DIRECTIVE 1: Reproduce the records exactly as they appear, from the first line of the records through the line that contains "You are an event", inclusive.

I concur. Chris' email is very insightful, and very well written. It is
great food for thought, for each workflow approach.

Thanks, Chris.

... food.. thx... Happy Thanksgiving!
-g
On Nov 26, 2015 4:28 AM, "Steve Loughran" <ste...@hortonworks.com> wrote:

>
> This is really good essay on the whole topic. I don't think I've seen a
> post on any asf list which uses both "existential threat" and "desiderata".
> I also like the implication that RTC is a function of the complexity of the
> team, rather than just the code. Every project I've worked on —open or
> closed— had some bit of source that we were all scared of breaking. Those
> bits need their oversight, no matter how —and it's recognition of that need
> that matters more than how the changes are managed.
>
> +1 for encouraging CTR on startup, especially for projects starting out
> with almost no code or people contributing.

EXTRACTED INFORMATION:
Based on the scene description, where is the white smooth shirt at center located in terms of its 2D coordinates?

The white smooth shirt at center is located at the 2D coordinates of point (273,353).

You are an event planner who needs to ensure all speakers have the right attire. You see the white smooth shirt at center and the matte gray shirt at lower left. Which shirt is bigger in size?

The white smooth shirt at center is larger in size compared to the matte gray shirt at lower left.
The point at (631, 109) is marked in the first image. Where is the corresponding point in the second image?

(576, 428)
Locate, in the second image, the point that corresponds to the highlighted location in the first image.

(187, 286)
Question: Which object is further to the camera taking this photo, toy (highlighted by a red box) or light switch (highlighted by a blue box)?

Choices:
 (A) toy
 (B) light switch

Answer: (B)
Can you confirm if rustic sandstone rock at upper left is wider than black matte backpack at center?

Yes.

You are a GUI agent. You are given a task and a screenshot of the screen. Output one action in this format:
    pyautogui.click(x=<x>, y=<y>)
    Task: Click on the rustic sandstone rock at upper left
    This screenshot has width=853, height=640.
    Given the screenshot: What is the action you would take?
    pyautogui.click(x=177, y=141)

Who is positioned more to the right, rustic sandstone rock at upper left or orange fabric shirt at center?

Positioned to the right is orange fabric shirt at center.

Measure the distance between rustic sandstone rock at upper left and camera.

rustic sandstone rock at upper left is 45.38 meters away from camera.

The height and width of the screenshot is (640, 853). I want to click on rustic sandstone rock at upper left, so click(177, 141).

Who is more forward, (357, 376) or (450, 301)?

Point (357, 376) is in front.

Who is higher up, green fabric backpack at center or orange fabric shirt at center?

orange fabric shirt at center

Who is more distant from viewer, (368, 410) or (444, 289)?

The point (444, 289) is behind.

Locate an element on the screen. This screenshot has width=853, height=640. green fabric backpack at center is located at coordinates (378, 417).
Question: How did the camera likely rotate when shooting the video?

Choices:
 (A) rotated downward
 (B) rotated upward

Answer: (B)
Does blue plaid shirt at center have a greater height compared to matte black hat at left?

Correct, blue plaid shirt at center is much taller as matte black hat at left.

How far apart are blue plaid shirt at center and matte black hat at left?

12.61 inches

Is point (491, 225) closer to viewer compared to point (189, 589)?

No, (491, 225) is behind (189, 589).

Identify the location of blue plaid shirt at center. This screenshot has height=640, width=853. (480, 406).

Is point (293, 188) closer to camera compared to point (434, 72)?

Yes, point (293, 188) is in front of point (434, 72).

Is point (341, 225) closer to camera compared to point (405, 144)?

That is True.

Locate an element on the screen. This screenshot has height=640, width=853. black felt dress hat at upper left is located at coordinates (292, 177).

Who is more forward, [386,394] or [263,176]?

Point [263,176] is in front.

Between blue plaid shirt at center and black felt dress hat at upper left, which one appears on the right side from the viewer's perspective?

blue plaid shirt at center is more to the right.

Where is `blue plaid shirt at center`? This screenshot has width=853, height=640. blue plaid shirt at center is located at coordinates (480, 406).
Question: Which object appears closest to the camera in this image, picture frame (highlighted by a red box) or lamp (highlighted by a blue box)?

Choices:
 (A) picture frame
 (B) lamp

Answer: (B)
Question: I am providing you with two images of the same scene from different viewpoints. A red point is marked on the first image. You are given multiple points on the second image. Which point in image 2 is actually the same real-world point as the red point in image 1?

DIRECTIVE 2: Write out the portion of the email between "I concur. Chris'" and "thx... Happy Thanksgiving!", inclusive, with no changes.

CORRECT OUTPUT 1:
Based on the scene description, where is the white smooth shirt at center located in terms of its 2D coordinates?

The white smooth shirt at center is located at the 2D coordinates of point (273,353).

You are an event planner who needs to ensure all speakers have the right attire. You see the white smooth shirt at center and the matte gray shirt at lower left. Which shirt is bigger in size?

CORRECT OUTPUT 2:
I concur. Chris' email is very insightful, and very well written. It is
great food for thought, for each workflow approach.

Thanks, Chris.

... food.. thx... Happy Thanksgiving!